Enoteca Bisson 2018 Ciliegiolo Rose, Golfo del Tigullio DOC
Item Number: 12905
Sub Region: Liguria
Appellation/AVA: Golfo del Tigullio DOC
Estate Grown Wine: Yes
Grape(s): 100% Ciliegiolo
Type: Wine - Rose
Bottle Size: 750 ml
Alc by Vol(%): 12
Viticulture: Practicing Biodynamic
Soil Type: Clay, sand and gravel
Tasting Notes: A pure and pert cherry bomb, the Ciliegiolo grape never yields much color, but handled the way Pierluigi handles it, Ciliegiolo achieves unapologetic scrumptiousness. Receiving a brief four-to-five-day maceration, Bisson’s Ciliegiolo embraces rather than attempts to mask its inherent lightness, falling somewhere between a rosé and a light red. (All too often, rosé these days seeks that commercialized ultra-light color at all costs—using all sorts of cellar manipulation, and not even attempting to locate a sweet spot of extraction that balances friendliness and vinosity.) What Pierluigi has created here is a wine that is both easygoing and expressive, juicy and red-fruited yet absent of intrusive structure. In its brightness and saltiness, in its range of application and its profound food-friendliness, the 2018 Bisson Ciliegiolo is very much a Ligurian wine.

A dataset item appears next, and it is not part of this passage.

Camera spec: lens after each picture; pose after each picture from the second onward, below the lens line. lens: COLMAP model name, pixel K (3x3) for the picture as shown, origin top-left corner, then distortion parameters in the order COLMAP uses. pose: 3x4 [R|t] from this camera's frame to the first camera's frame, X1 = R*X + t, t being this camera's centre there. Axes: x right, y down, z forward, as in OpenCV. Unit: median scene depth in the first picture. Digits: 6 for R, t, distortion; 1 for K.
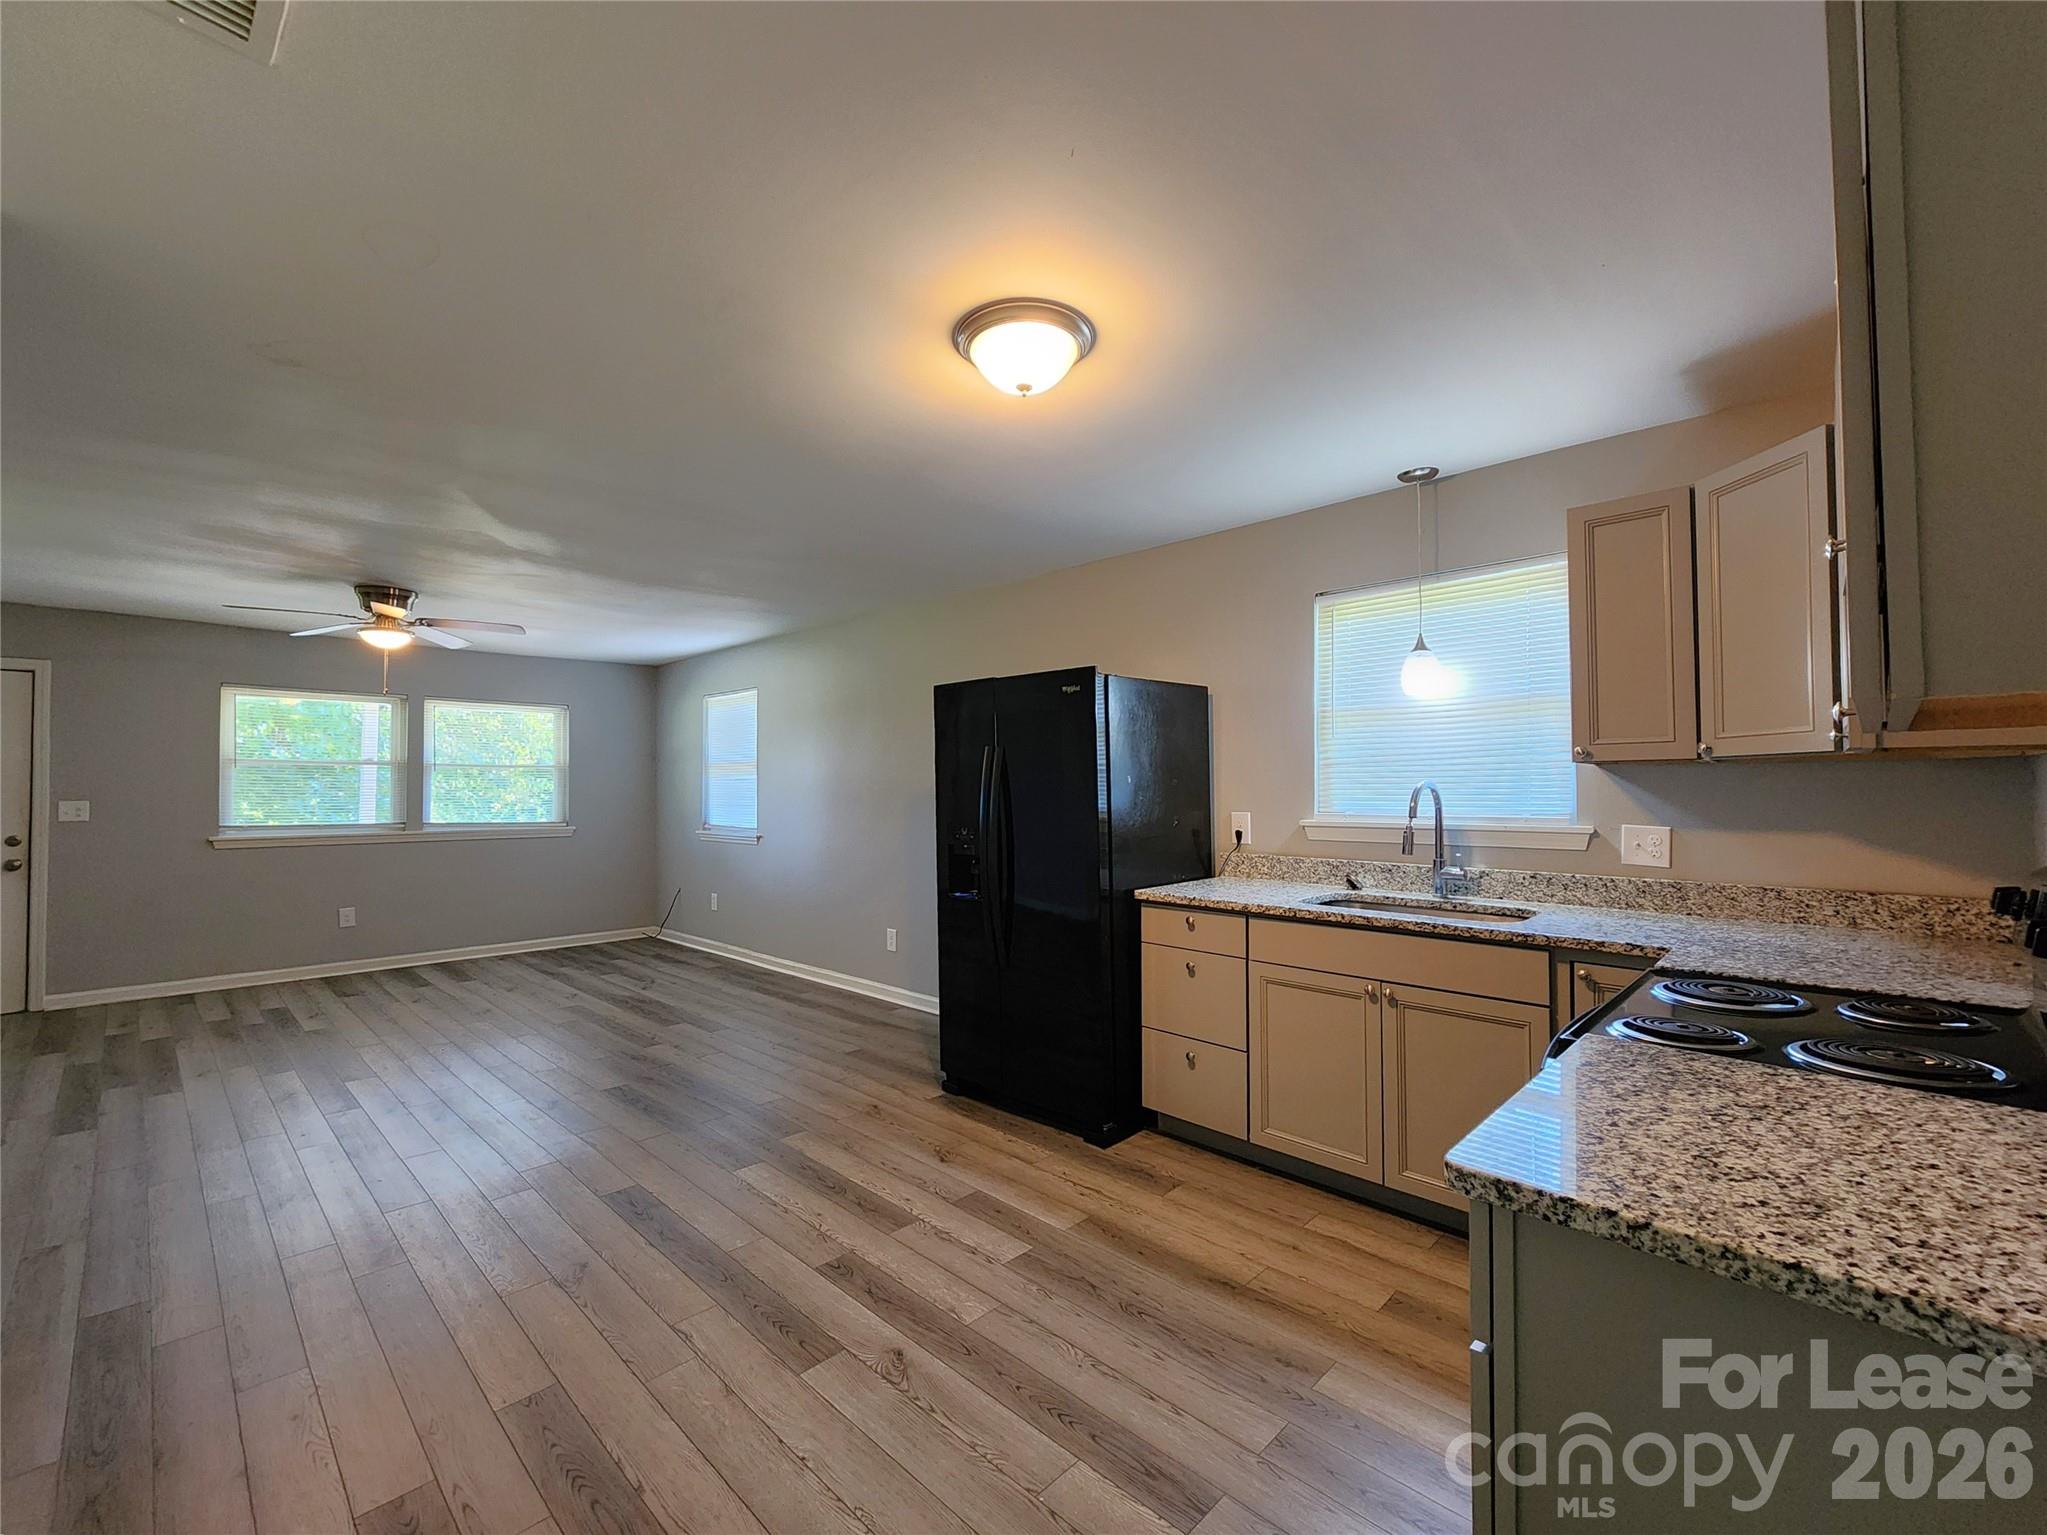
lens RADIAL K [[840.7, 0, 1012.7], [0, 840.7, 768.3], [0, 0, 1]] dist [-0.000827, -0.000342]
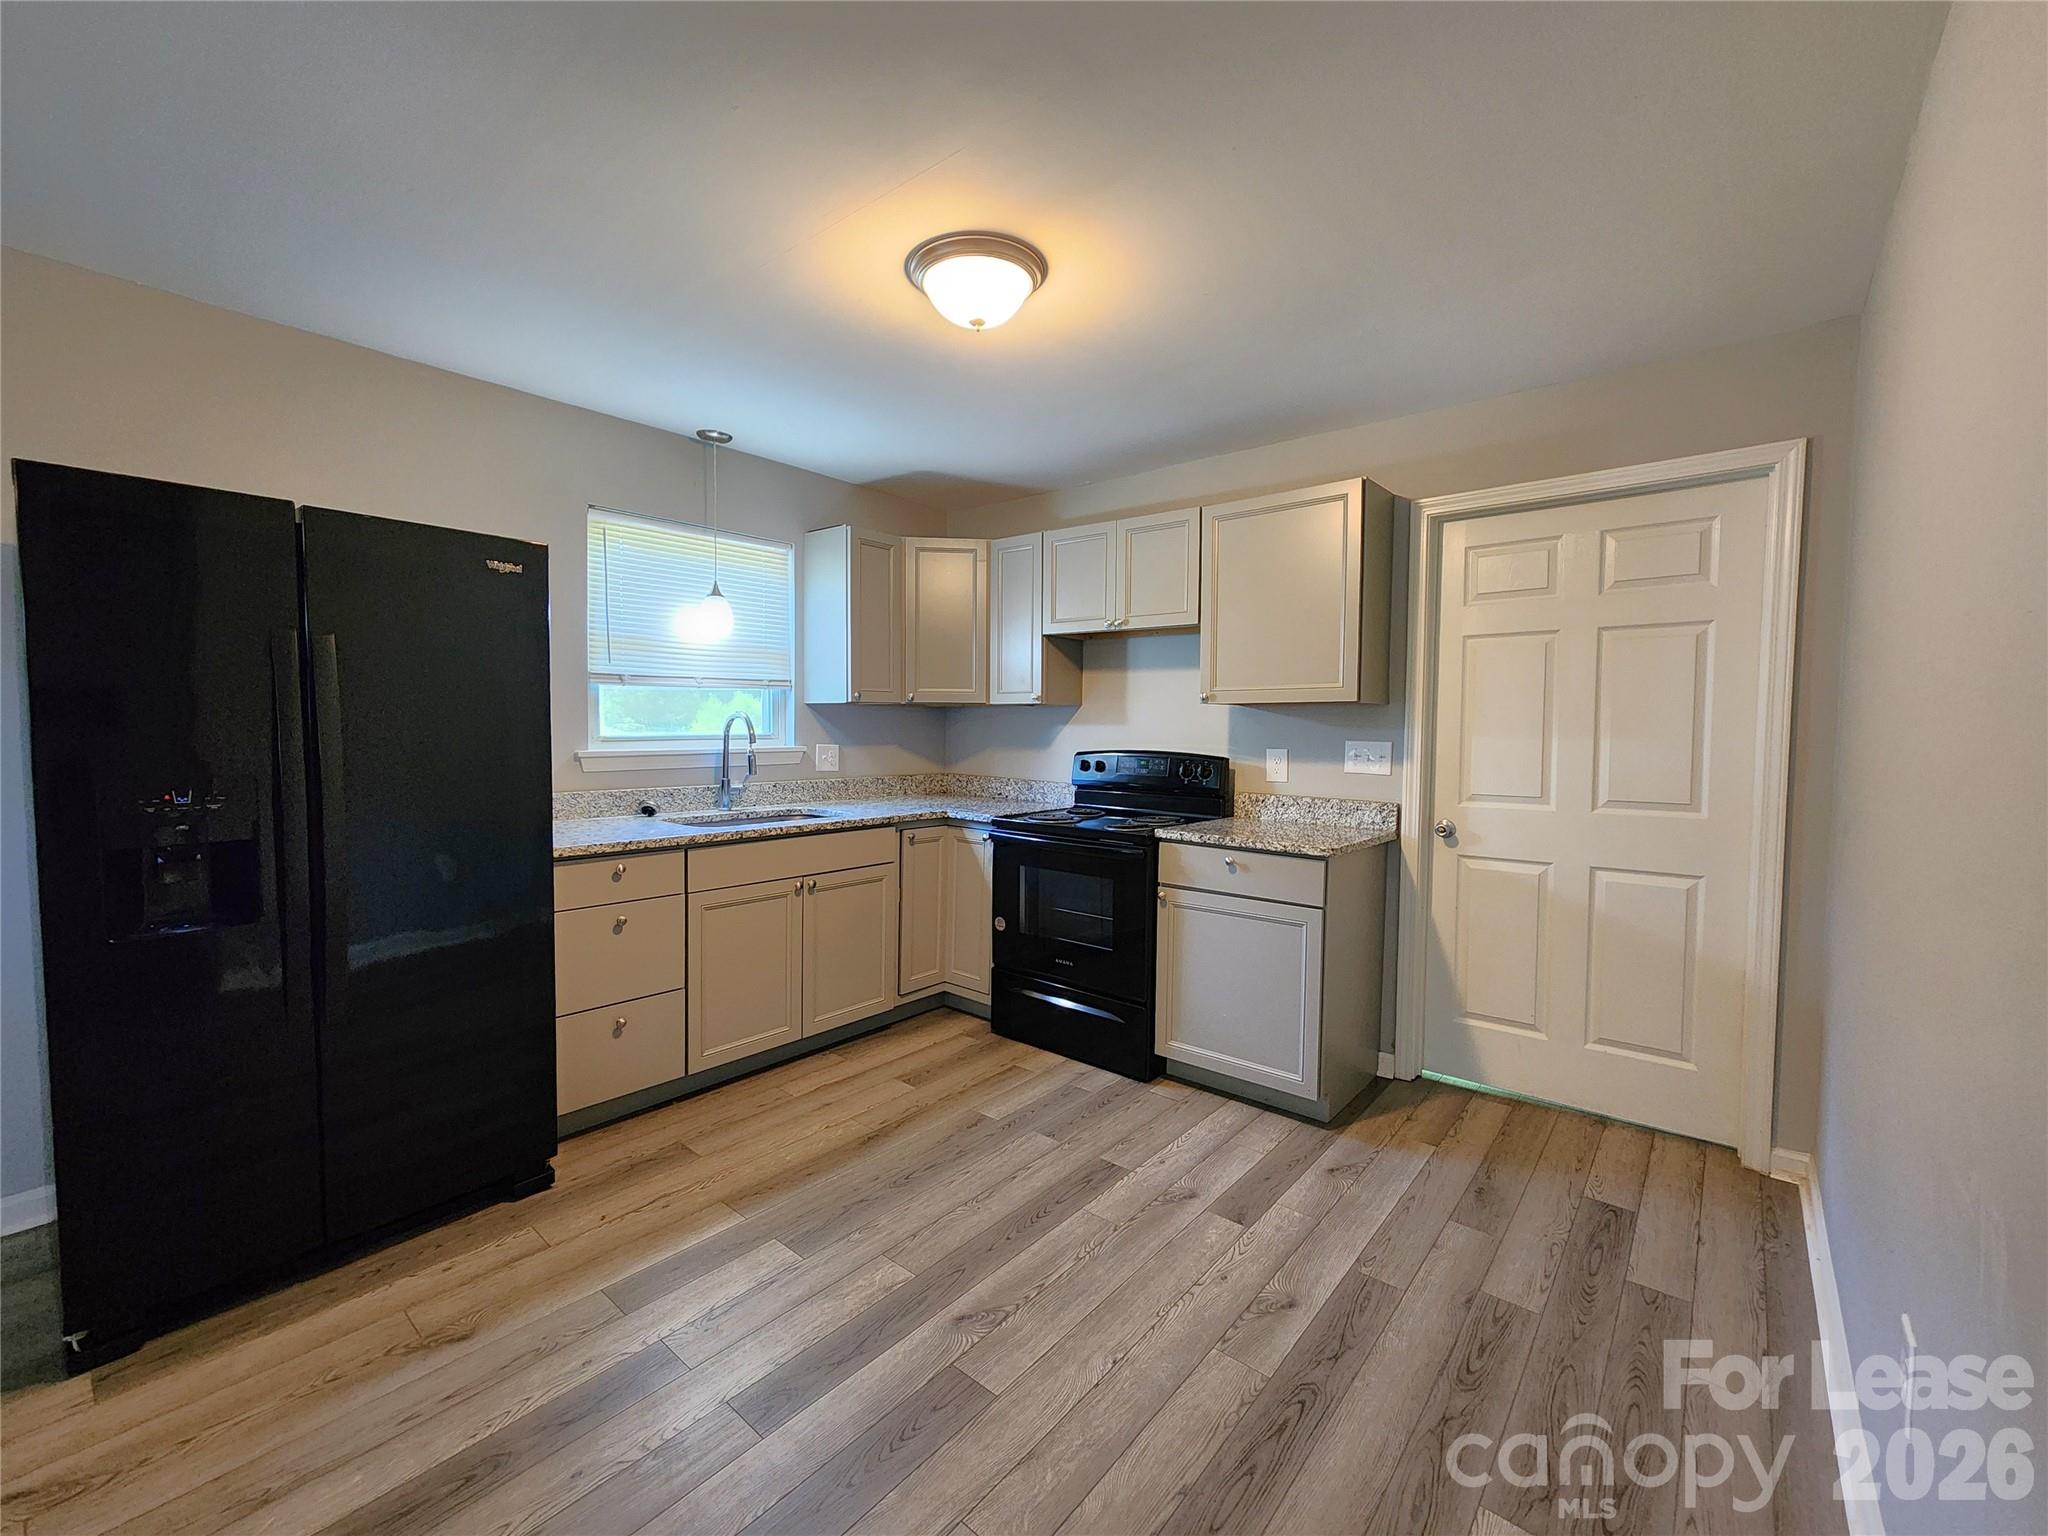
lens RADIAL K [[841.1, 0, 1013.4], [0, 841.1, 767.9], [0, 0, 1]] dist [-0.000827, -0.000342]
pose [[-0.058872, -0.050282, 0.996998, -0.745511], [-0.033104, 0.998280, 0.048392, 0.024446], [-0.997716, -0.030156, -0.060435, 0.725051]]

Farming Notes: Limited treatments, pursuant to Law 1078, are used; the management is similar to biodynamic farming.
Terroir Notes: As with Cassis, Liguria produces scant quantities of wine that are dispensed of in large part by tourists who flock here to partake in the psychedelic gorgeousness of its seaside towns. Among all of Italy’s viticultural regions, only the Valle d’Aosta produces less volume. Vines here cling to breakneck-steep limestone slopes and vie for space with the region’s ubiquitous olive trees (which outnumber grapevines five to one), artichokes, aromatic herbs, and wild mushrooms. They plunge deeply into rocky, impoverished soils, often on terraces (built by the Liguri tribes in ancient times), aimed at the sun in worshipful fashion. These are vines that guzzle Mediterranean sunlight and bathe constantly in sea breezes, and the wines are easily among the most viscerally terroir-expressive white wines in all of Italy.
Pairing Notes: Fresh seafood, of course, but too often Mediterranean wine is typecast as a fish partner with severely limited range elsewhere. What the best Ligurian wines want so desperately, in fact, are green things—pesto, after all, is one of the region’s most widely beloved native dishes, and there are herbs growing everywhere which always find their way into the food. Fresh greens, sautéed greens, charred greens, heavily adorned greens; all will achieve synergistic nirvana with Bisson’s vivacious offering.